Definition:External review
⚖️ External review is an independent evaluation process — most commonly associated with health insurance — through which a policyholder can challenge an insurer's denial of a claim or coverage request by having the decision reviewed by a qualified third party outside the insurance company. Mandated under the Affordable Care Act for most health plans in the United States, external review serves as a critical consumer protection mechanism and a final layer of dispute resolution beyond the insurer's own internal appeals process.
🔄 When a policyholder exhausts internal appeals and the insurer upholds its denial, the insured may request an external review conducted by an independent review organization (IRO). The IRO examines the medical records, the plan's policy language, applicable clinical guidelines, and the insurer's rationale for denial. Decisions rendered through external review are typically binding on the insurer — if the IRO overturns the denial, the carrier must authorize and pay for the treatment or service in question. Some states maintain their own external review programs with standards that meet or exceed federal requirements, adding an additional layer of regulatory complexity for multi-state health insurers.

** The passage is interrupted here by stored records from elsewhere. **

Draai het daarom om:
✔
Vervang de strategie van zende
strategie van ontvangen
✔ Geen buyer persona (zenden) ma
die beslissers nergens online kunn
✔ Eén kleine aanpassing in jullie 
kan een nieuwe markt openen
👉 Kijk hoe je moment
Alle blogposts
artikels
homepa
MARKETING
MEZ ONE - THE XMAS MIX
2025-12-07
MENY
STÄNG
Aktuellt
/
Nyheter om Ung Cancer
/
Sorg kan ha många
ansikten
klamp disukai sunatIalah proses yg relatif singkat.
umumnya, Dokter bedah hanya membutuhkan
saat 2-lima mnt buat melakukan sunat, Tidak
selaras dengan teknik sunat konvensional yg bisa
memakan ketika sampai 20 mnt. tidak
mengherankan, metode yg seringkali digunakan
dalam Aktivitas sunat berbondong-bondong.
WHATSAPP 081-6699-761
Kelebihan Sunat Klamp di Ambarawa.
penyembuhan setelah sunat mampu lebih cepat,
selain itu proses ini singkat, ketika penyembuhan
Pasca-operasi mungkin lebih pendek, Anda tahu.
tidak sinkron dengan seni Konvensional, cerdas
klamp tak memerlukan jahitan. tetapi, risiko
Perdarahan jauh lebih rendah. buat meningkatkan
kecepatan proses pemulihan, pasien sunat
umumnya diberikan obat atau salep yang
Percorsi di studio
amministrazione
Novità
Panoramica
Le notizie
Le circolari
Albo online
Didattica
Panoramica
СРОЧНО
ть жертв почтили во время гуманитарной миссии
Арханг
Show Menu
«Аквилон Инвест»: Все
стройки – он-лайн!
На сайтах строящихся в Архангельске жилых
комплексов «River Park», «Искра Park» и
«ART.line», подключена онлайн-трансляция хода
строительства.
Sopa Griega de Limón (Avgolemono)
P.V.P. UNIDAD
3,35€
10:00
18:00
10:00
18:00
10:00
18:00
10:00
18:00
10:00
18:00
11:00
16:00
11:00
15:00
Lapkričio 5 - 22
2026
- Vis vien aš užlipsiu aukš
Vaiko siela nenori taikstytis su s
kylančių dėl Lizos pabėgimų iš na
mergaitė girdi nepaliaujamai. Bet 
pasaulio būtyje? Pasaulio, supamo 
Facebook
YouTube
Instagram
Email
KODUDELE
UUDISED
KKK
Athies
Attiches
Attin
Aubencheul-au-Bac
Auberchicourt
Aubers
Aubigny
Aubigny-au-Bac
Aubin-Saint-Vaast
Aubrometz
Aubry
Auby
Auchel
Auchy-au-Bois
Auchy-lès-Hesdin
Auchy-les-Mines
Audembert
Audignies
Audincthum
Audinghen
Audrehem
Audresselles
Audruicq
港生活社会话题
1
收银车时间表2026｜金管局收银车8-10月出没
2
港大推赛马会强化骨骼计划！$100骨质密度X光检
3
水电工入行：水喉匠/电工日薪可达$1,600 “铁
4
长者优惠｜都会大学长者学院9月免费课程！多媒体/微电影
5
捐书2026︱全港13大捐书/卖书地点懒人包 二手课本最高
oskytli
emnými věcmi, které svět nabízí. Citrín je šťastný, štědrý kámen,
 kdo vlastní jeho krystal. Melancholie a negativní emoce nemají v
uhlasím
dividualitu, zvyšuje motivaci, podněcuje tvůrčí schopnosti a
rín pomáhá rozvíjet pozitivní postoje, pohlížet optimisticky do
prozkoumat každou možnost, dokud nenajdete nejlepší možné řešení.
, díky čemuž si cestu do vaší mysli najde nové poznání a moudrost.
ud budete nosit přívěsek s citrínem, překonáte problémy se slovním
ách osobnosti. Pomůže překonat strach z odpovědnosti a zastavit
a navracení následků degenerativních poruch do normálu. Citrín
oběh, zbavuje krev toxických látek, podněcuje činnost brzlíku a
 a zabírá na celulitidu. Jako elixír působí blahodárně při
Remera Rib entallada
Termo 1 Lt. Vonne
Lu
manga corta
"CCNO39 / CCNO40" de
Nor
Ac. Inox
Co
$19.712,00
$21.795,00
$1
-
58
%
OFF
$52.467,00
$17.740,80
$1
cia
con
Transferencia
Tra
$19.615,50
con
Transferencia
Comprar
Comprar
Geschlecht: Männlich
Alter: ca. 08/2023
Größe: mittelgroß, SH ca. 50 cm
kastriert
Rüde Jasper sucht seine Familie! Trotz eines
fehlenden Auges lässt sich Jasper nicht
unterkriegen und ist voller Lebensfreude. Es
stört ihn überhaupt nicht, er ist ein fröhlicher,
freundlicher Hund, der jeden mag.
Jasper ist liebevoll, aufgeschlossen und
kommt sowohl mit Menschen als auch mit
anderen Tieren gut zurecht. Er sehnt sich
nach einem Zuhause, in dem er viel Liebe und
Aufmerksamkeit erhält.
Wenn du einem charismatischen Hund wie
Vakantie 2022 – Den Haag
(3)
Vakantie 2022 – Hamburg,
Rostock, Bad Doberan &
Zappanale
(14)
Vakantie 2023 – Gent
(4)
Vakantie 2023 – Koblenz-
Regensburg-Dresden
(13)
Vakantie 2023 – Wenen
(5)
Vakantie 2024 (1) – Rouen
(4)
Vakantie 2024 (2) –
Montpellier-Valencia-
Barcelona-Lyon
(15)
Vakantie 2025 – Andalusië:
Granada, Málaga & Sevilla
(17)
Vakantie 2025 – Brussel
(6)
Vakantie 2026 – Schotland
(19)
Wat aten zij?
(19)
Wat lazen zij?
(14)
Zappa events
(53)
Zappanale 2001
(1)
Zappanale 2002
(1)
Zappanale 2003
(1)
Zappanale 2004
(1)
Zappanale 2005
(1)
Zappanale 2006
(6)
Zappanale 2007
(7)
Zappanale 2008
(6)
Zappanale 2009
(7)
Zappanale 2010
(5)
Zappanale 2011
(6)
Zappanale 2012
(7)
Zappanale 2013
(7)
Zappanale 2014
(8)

🛡️ For the insurance industry, external review functions as both a regulatory obligation and a reputational safeguard. Carriers with high overturn rates in external review face increased scrutiny from state regulators and risk damage to their standing with employers and consumers. Tracking external review outcomes also provides valuable operational intelligence: patterns of overturned denials can signal problems in utilization management criteria, claims processing workflows, or medical director decision-making. Insurers that proactively analyze these trends can improve internal accuracy, reduce downstream costs, and strengthen their compliance posture.